Which is why, I think, it is precisely at the end of Yom Kippur, with the Jonah story fresh in our minds, that we are commanded to go home and build a sukkah, literally acting out the final scene of Jonah. We know the precarious nature of existence; we know how capricious life can be. If nothing else, the impermanent structure of a sukkah is meant to remind us of the delicate and uncertain nature of our world. Just yesterday, the synagogue had to take down our rooftop sukkah because the high winds made it a hazard not just to anyone inside it, but to anyone on the street below it. One goes home from Yom Kippur to immediately build a sukkah as a physical reminder, should we need one, that in this world, there are no promises. We are not so different from Jonah. It would be the most human thing to do to sit in our sukkah sulking like Jonah, despairing at the fragility of our lives.

And that is precisely where the message of Sukkot comes into play. Yom Kippur and Sukkot begin with the same premise: life is fragile and limited, and God’s ways are ultimately unknowable. But their responses are totally different. Yes, Sukkot is all about the happenstance nature of existence, but it demands of us that, given the uncertainty, we rejoice in the blessings we do have. Another name for Sukkot is Hag Ha-asif, the festival of gathering, an agricultural holiday that reminds that more than dwelling on what we don’t have, we need to celebrate what we do have. We have to thank God for the harvest of our lives. Sukkot is also called Zman Simhateinu, the time of our rejoicing. It is a festival that teaches that awareness of our mortality not only need not throw us into depression, but should prompt us to leverage life for all it is has to offer, to squeeze our loved ones as tight as we can, and never to take for granted the blessings we enjoy.

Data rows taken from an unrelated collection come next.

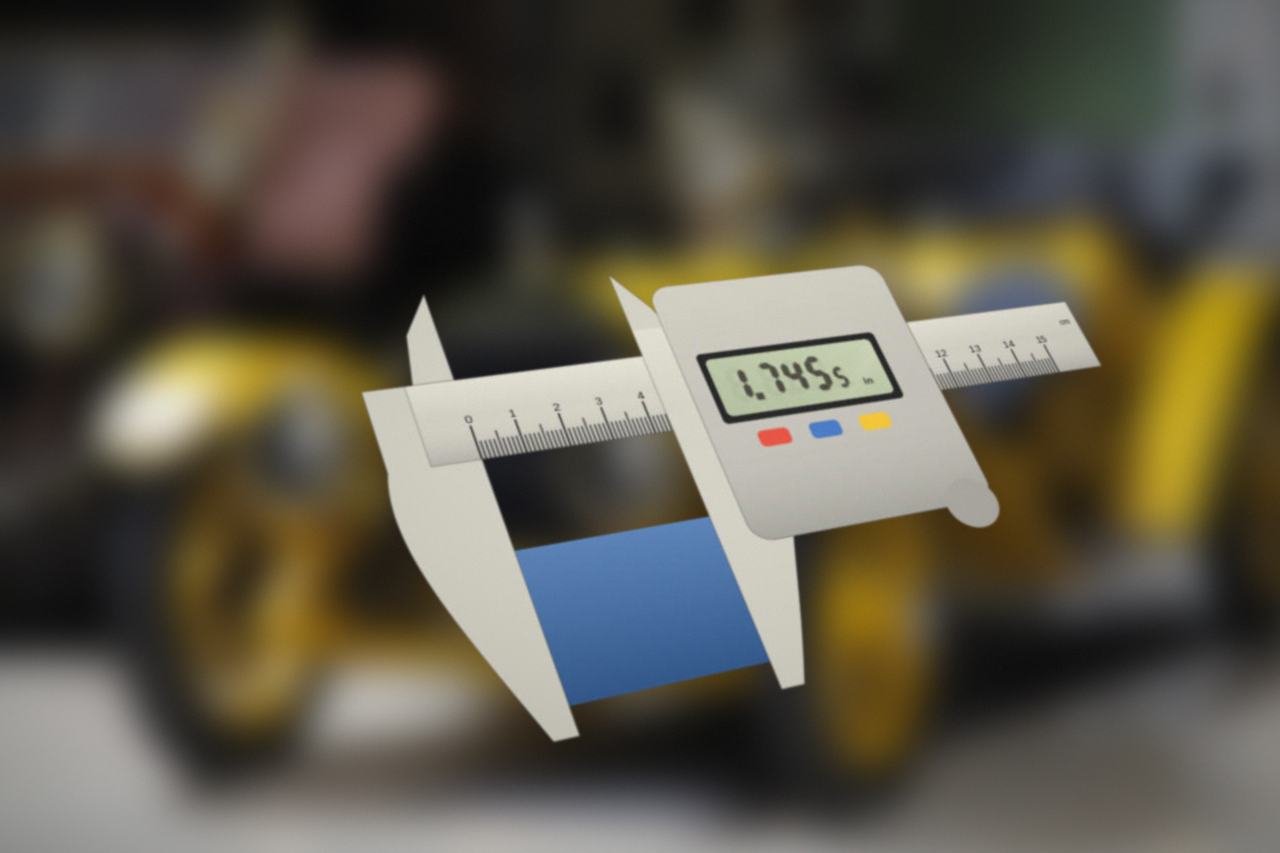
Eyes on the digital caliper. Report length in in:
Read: 1.7455 in
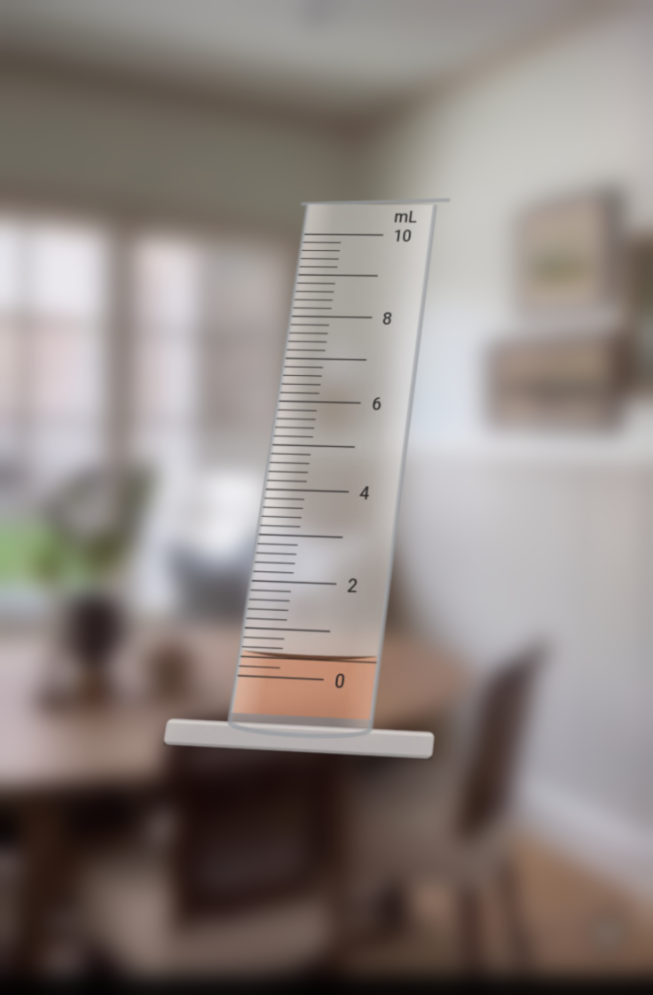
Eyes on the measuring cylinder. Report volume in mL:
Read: 0.4 mL
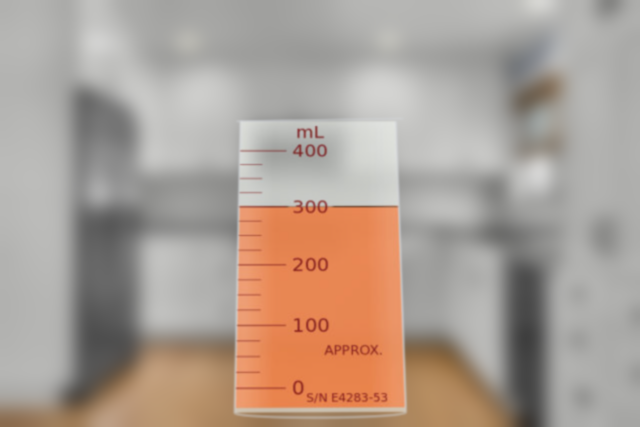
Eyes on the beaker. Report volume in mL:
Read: 300 mL
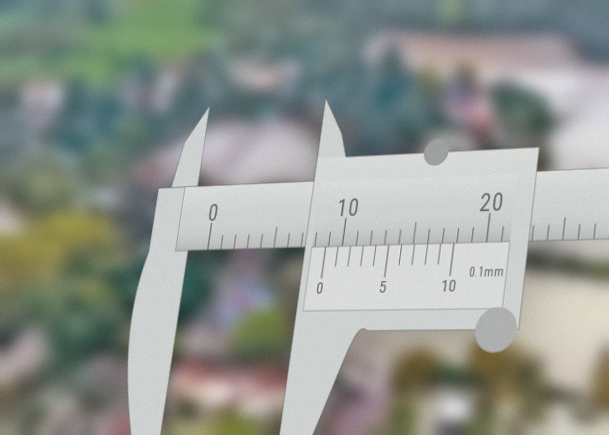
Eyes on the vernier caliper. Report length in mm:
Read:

The book of Ecclesiastes is fully aware of the delicate sukkah-like nature of human existence. But its conclusion, its take-home message, is different from Jonah’s. To paraphrase: “Enjoy happiness with the person you love all the fleeting days of life that you have been granted . . . whatever is in your power to do, do with all your might.” (9:8-10). It would be understandable to walk through this world like Jonah, with perpetually wounded sensibility, angry at God, waiting for the other shoe to drop. Sukkot calls on us to fight that urge, this week and year-round: to respond to uncertainty with love, to fragility with strength, and to unwarranted hurt with unjustifiable love. It is this thought that I often share with young couples as they get married under a huppah, the wedding canopy which is a conscious reference to a sukkah. What is getting married if not the declaration by two people that in the relatively brief time we have in this world, we choose to spend that time with someone we love who loves us back? Unto itself, a sukkah is morally neutral, a physical reminder of something all of us know already: Life is fragile. The power of Sukkot is in the question it asks of all of us: Given that fragility, will we sit and sulk like Jonah or will we respond with lives filled with meaning, with compassion, with patience, with forgiveness, and with generosity of deed and spirit?

Friends, some of us build sukkot. Here in the city I imagine most of don’t; I don’t. But all of us live in sukkot – this week and every week of our lives. Why do we build sukkot immediately after Yom Kippur? To remind us of the choice we have, the choice of how we will live our lives in the next year and years to come. It is not up to God; it is up to each one of us. May we rise to the challenge. In this uncertain and often unfair world, may we see the beauty, may we express the gratitude, and may we fill our days with loving and purposeful deeds that express our highest hopes for ourselves and for this imperfect world in which we are blessed to live.